- [WORK INSTRUCTION] The entries below should be output exactly as written.

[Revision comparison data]
──────────

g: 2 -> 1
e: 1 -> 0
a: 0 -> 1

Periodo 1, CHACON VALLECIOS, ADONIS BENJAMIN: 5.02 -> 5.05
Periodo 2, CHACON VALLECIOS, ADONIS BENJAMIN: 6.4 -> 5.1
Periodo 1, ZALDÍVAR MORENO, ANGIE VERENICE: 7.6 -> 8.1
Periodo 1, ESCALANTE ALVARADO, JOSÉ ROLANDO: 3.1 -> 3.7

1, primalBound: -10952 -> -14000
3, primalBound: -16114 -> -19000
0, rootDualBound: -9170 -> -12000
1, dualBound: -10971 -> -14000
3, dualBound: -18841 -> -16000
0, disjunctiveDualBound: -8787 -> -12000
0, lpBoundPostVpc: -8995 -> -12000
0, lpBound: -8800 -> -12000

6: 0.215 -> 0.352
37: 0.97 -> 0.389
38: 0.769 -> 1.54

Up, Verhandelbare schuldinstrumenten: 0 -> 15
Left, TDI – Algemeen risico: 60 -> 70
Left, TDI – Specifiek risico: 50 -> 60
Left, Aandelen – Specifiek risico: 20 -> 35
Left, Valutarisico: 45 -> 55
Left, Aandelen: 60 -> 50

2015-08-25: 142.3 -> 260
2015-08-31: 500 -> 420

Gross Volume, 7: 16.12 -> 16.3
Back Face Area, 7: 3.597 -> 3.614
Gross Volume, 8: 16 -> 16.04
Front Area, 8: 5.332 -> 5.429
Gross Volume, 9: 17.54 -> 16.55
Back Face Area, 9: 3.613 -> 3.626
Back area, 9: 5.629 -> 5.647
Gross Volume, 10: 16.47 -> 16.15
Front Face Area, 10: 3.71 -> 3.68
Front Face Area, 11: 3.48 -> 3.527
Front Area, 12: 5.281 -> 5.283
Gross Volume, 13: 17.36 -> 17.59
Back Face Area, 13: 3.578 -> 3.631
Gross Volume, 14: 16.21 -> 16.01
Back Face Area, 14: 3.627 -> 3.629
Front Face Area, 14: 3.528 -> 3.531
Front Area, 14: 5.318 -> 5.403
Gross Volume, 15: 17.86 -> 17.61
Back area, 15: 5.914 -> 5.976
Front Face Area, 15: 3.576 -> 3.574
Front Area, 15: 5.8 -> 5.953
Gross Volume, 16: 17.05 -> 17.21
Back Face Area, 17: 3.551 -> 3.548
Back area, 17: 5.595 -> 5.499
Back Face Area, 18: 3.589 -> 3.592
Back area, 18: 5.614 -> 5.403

──────────

- [FINAL ANSWER]
g: 2 -> 1
e: 1 -> 0
a: 0 -> 1

Periodo 1, CHACON VALLECIOS, ADONIS BENJAMIN: 5.02 -> 5.05
Periodo 2, CHACON VALLECIOS, ADONIS BENJAMIN: 6.4 -> 5.1
Periodo 1, ZALDÍVAR MORENO, ANGIE VERENICE: 7.6 -> 8.1
Periodo 1, ESCALANTE ALVARADO, JOSÉ ROLANDO: 3.1 -> 3.7

1, primalBound: -10952 -> -14000
3, primalBound: -16114 -> -19000
0, rootDualBound: -9170 -> -12000
1, dualBound: -10971 -> -14000
3, dualBound: -18841 -> -16000
0, disjunctiveDualBound: -8787 -> -12000
0, lpBoundPostVpc: -8995 -> -12000
0, lpBound: -8800 -> -12000

6: 0.215 -> 0.352
37: 0.97 -> 0.389
38: 0.769 -> 1.54

Up, Verhandelbare schuldinstrumenten: 0 -> 15
Left, TDI – Algemeen risico: 60 -> 70
Left, TDI – Specifiek risico: 50 -> 60
Left, Aandelen – Specifiek risico: 20 -> 35
Left, Valutarisico: 45 -> 55
Left, Aandelen: 60 -> 50

2015-08-25: 142.3 -> 260
2015-08-31: 500 -> 420

Gross Volume, 7: 16.12 -> 16.3
Back Face Area, 7: 3.597 -> 3.614
Gross Volume, 8: 16 -> 16.04
Front Area, 8: 5.332 -> 5.429
Gross Volume, 9: 17.54 -> 16.55
Back Face Area, 9: 3.613 -> 3.626
Back area, 9: 5.629 -> 5.647
Gross Volume, 10: 16.47 -> 16.15
Front Face Area, 10: 3.71 -> 3.68
Front Face Area, 11: 3.48 -> 3.527
Front Area, 12: 5.281 -> 5.283
Gross Volume, 13: 17.36 -> 17.59
Back Face Area, 13: 3.578 -> 3.631
Gross Volume, 14: 16.21 -> 16.01
Back Face Area, 14: 3.627 -> 3.629
Front Face Area, 14: 3.528 -> 3.531
Front Area, 14: 5.318 -> 5.403
Gross Volume, 15: 17.86 -> 17.61
Back area, 15: 5.914 -> 5.976
Front Face Area, 15: 3.576 -> 3.574
Front Area, 15: 5.8 -> 5.953
Gross Volume, 16: 17.05 -> 17.21
Back Face Area, 17: 3.551 -> 3.548
Back area, 17: 5.595 -> 5.499
Back Face Area, 18: 3.589 -> 3.592
Back area, 18: 5.614 -> 5.403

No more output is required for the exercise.